Happiness & Money: the Chicken & Egg Nemesis of Getting What You Want​

Money doesn’t buy happiness, but happiness is an essential part of being in life if you are going to make money.

Happiness is a state. Making money is a condition in life.

Life is a process of experiences and those experiences are influenced by how we perceive. How we perceive what is happening at any given moment vs what is actually happening.

Our perception is the product of many things and to simplify it for now, two key sources of our perception in life come from internal influences and external influences. You’ll find these referred to in most literature as intrinsic and extrinsic motivation.

External influences are other people and the physical things all of which are outside of you and the domain you control. The things that motivate you as you desire them or aspire to them. Money, possessions, social standing, and visible accomplishments are external influences. Leveraging others is an external influence, respectively receiving reinforcement or praise from others.

Internal influences are those ethereal things which inspire us to take action at some level. Avoid getting stuck on the word inspiration here. Inspiration doesn’t need to have as a result some great and immediately visible hugely impactful result. See it as the source that it is. The source within you that is nothing and from which everything is possible.

Internal influences are forces within you like, satisfaction, how interesting is the task, belief in your mission or a mission you are a part of, gratitude, understanding, compassion, enjoyment of peers.

Both internal and external influences serve their purpose. External influences give you the images and experiences that appear to make life happen for your internal influences.

We start out thinking that the external influences are leading. That they create, or create the circumstances for, our desires like health, success, abundance, creativity, confidence, love, self-love et al. Most people start out thinking this way and finish in the same place with the same thinking.

The issue here is that external influences are trailing edge. They are the result of and dependant on the internal, ethereal forces before they are experienced. What I mean by these extrinsic motivators being trailing edge is, in terms of space and time, external influences are delayed. They come to you, sometimes, after many, many years. Sometimes sooner depending on the magnitude of the experience that is the external influence.

Think about this. How much you have makes no difference when what you don’t have amounts to so much more. This will mean different things to different people and different things to the same person at different times. So just try it on and let it sit for a bit before letting that voice in your head react with some default response.

Internal influences are always now. Whenever they are there they are there now. They are the building blocks of the process of experiences that is life. You have internal influences all the time and you can transform them in a moment without effort and at will.

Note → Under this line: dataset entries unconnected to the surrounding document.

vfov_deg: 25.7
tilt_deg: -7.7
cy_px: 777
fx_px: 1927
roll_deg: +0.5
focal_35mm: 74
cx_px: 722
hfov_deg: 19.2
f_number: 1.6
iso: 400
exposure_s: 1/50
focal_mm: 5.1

Professionally if what you do is driven primarily by extrinsic motivators, you sure as hell better have some of the intrinsic motivators because if you don’t, you’ll never hang in there long enough ‘make it’, to achieve the external influences you have in your mind that you desire. Personally, same thing.

Enjoyment in what you do is key. You have to be passionate about whatever it is you are doing or getting yourself into if you want to be able to sustain it for whatever length of time your relate to the idea of having it or being it.

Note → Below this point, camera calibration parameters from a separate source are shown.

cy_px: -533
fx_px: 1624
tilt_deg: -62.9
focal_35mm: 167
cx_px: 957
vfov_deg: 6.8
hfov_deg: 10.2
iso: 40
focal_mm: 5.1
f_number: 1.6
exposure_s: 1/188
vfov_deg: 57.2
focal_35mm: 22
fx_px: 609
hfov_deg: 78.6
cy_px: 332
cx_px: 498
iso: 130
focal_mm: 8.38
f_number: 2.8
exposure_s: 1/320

There is a an innate connection between internal influences and high performance and a high correlation between high performance and the achieving a very high level of success in the related area of the performance.

I’m not saying don’t focus at all on the external influences. By all means focus but only dabble there and dwell in the internal influences.

In terms of your professional life, whatever business you chose to do, make sure you have enough internal influences that you enjoy the journey as you work toward the destination (the exit). If you don’t you won’t have the staying power to achieve your full potential either personally or professionally in that business.

Another thing will also happen when you have intrinsic motivators. After the exit as you reflect you’ll find you actually enjoy the journey more than the exit itself, no matter what the payout, and you will look forward to the next journey more than the joy you experienced over the exit just passed. This has been my experience and I’ve had five big exits in my life as well as a bunch of smaller ones, in addition to the crash and burn victims of business that we chalk up to research and development in the entrepreneurial space.

It's easier to measure external influences. That’s part of their external nature, they are measurable. You can contrast them against each other. You can hold them up against something else and measure them in some way. Internal influences, only you know. I know whether somebody leads a wealthy lifestyle. We can see it and measure it. Everyone can and everyone will have their own take on what they see and what it means.

Only I know how much I enjoy a task. I can communicate that to someone but they don’t see how much I enjoy it. They only get to experience my outward expression of how much I enjoy it; but the way I express it may not resonate with them in the same way as it has meaning to me.  So only I can answer the question of how much I enjoy something. No one else can tell me the answer to that.

Take ownership of how you be in life. Look inside yourself in both your personal and professional life and let the internal influences drive your thinking and subsequently your actions. Leave the external influences as images of possibilities to be experienced as a result that you give no meaning to and you can detach from as quickly as you have perceived it respectively experienced it.